After reading this article in the terrific Reason magazine, I have a gnawing fear: I may not be smart enough to fill out the forms if the Patient Protection and Affordable Care Act is allowed to stand. I am not being humble. You may not be smart enough either, Gentle Reader. Mensa members will be throwing up their hands in despair.


Reason’s Peter Suderman notes:



I know that critics of the law have focused a fair amount of attention on the simple fact that most of the legislators voting for the law didn’t read it (though given the use of frequently-inscrutable legislative language, I’m not sure how much good that would have done). I know that Nancy Pelosi’s declaration that we’ll have to pass the law to find out what’s in it has become a mantra for those opposed. But even still, I suspect folks are underestimating the bureaucratic complexity involved in both the implementation stage and the eventual ongoing management of the subsidies, the insurer regulations, the Medicaid program, and the rest of the bureaucratic apparatus. As the Congressional Research Service reported over the summer, the law is so byzantine that it is impossible to estimate the number of new bureaucratic entities that will end up being created by the law.
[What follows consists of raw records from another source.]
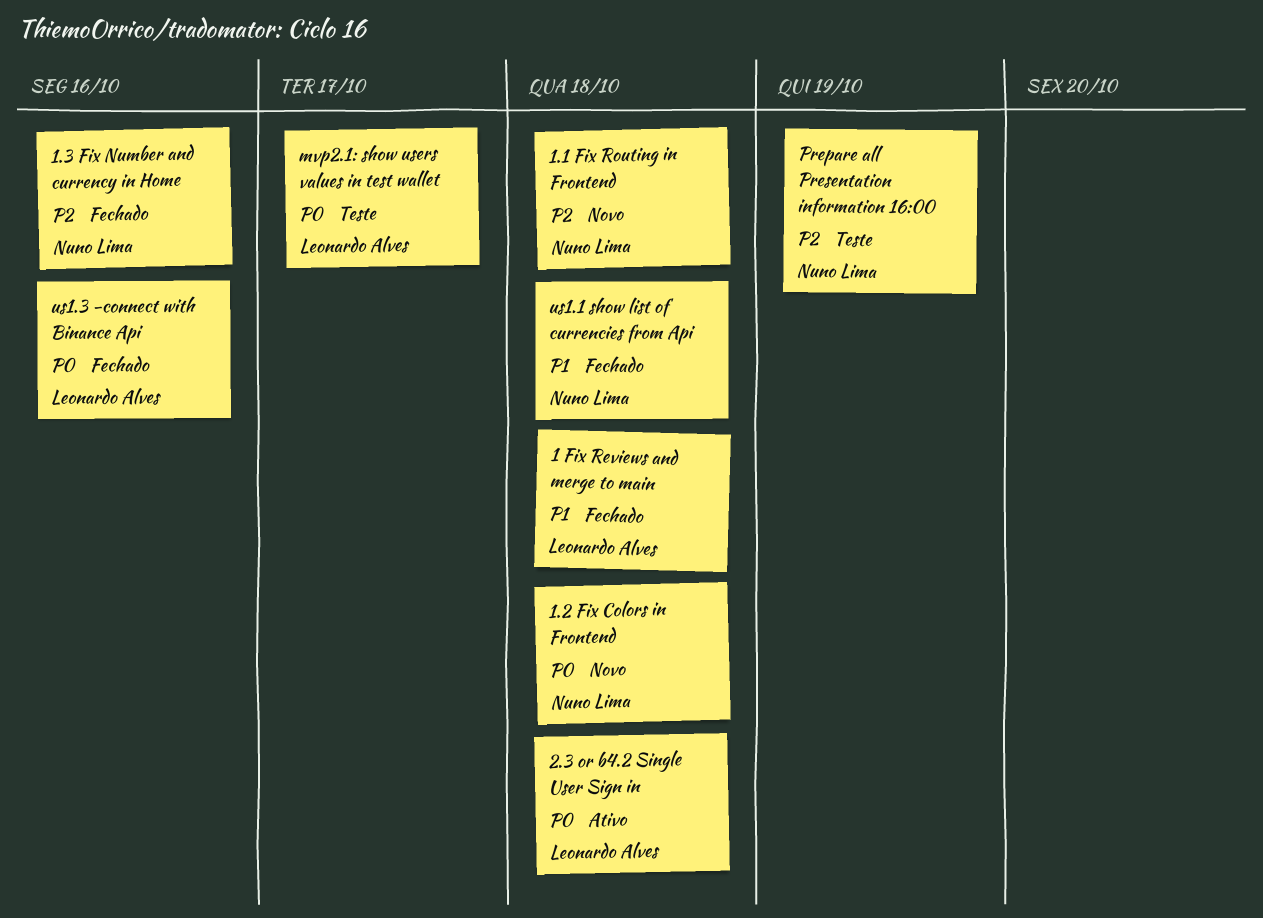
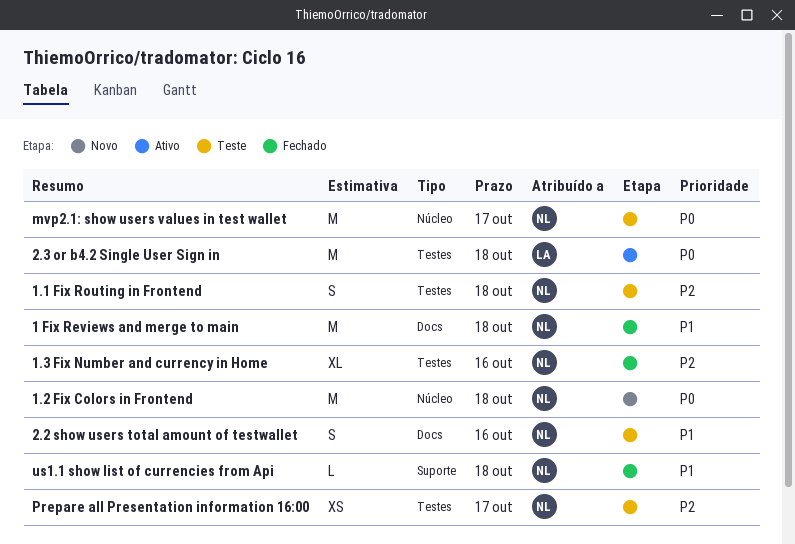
1 Fix Reviews and merge to main, owner: Leonardo Alves -> Nuno Lima
1.1 Fix Routing in Frontend, status: Novo -> Teste
2.2 show users total amount of testwallet: none -> present
mvp2.1: show users values in test wallet, owner: Leonardo Alves -> Nuno Lima
Prepare all Presentation information 16:00, due: Oct 19 -> Oct 17
us1.3 -connect with Binance Api: present -> none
It’s a bureaucratic black hole: Who knows how deep it goes, or where it leads.


Suderman links to a piece on Russell Collier’s The Health Care Blog on how to apply for subsidies, and it is truly mind-boggling: It will take up to 25 pages of forms, and Collier provides a walk through what filling out the forms will entail. Worth a read if you are wavering on repeal. Whatever your situation, it’s going to be incomprehensible.